Securities and Exchange Commission Amends Accredited Investor Definition to Expand Capital Markets

In a move to boost capital investment markets, the SEC expands its definition of an accredited investor. Previously, accredited investor definitions relied on strict income and net worth requirements regardless of the financial sophistication of the investor. The amendments are part of the Commission’s broader policy efforts to simplify, harmonize, and improve the exempt offering framework to expand investment opportunities while protecting investor capital.

The amendments revise Rule 501(a), Rule 215, and Rule 144A of the Securities Act. You can check the SEC press release here:

The primary amendment to the definition, made to Rule 501(a), adds a new category to the accredited investor definition to allow accreditation based on specific professional certifications, designations, or credentials. For example, the Commission specifically designated holders of the Series 7, Series 65, and Series 82 as persons having sufficient knowledge to warrant accreditation status. Members of the public may propose for the Commission’s consideration additional certifications, designations, or credentials to satisfy the same.

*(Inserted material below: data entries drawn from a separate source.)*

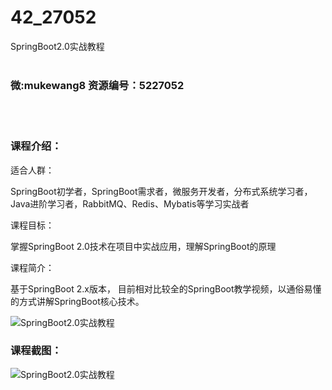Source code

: # 42_27052
SpringBoot2.0实战教程
<br/></br>
<h3>微:mukewang8 资源编号：5227052</h3>
<br/></br>
<h3>课程介绍：</h3>
<p>适合人群：</p>
<p>SpringBoot初学者，SpringBoot需求者，微服务开发者，分布式系统学习者，Java进阶学习者，RabbitMQ、Redis、Mybatis等学习实战者</p>
<p>课程目标：</p>
<p>掌握SpringBoot 2.0技术在项目中实战应用，理解SpringBoot的原理</p>
<p>课程简介：</p>
<p>基于SpringBoot 2.x版本， 目前相对比较全的SpringBoot教学视频，以通俗易懂的方式讲解SpringBoot核心技术。</p>
<p><img src="https://www.ko996.com/wp-content/uploads/img/2022/10/5-300x180.png" alt="SpringBoot2.0实战教程"></p>
<div class="info-desc">
<h3>课程截图：</h3>
<p><img src="https://www.ko996.com/wp-content/uploads/img/2022/10/2-64.png" alt="SpringBoot2.0实战教程"></p>


			
</div>
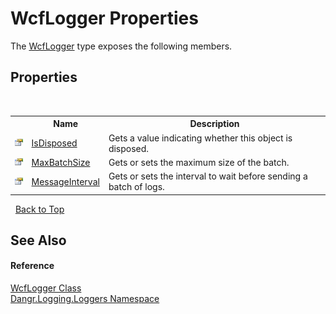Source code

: # WcfLogger Properties
 

The <a href="T_Dangr_Logging_Loggers_WcfLogger">WcfLogger</a> type exposes the following members.


## Properties
&nbsp;<table><tr><th></th><th>Name</th><th>Description</th></tr><tr><td>![Public property](media/pubproperty.gif "Public property")</td><td><a href="P_Dangr_Logging_Loggers_WcfLogger_IsDisposed">IsDisposed</a></td><td>
Gets a value indicating whether this object is disposed.</td></tr><tr><td>![Public property](media/pubproperty.gif "Public property")</td><td><a href="P_Dangr_Logging_Loggers_WcfLogger_MaxBatchSize">MaxBatchSize</a></td><td>
Gets or sets the maximum size of the batch.</td></tr><tr><td>![Public property](media/pubproperty.gif "Public property")</td><td><a href="P_Dangr_Logging_Loggers_WcfLogger_MessageInterval">MessageInterval</a></td><td>
Gets or sets the interval to wait before sending a batch of logs.</td></tr></table>&nbsp;
<a href="#wcflogger-properties">Back to Top</a>

## See Also


#### Reference
<a href="T_Dangr_Logging_Loggers_WcfLogger">WcfLogger Class</a><br /><a href="N_Dangr_Logging_Loggers">Dangr.Logging.Loggers Namespace</a><br />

Other expansions and amendments to the accredited investor rule include:

· “Knowledgeable employees” of an investment fund are considered accredited investors.

· Limited liability companies with $5 million in assets

· SEC- and state-registered investment advisers, exempt reporting advisers, and rural business investment companies (RBICs)

· “Family offices” with at least $5 million in assets under management and their “family clients.”

· Adding the term “spousal equivalent” to the accredited investor definition, so those spousal equivalents may pool their finances to qualify as accredited investors.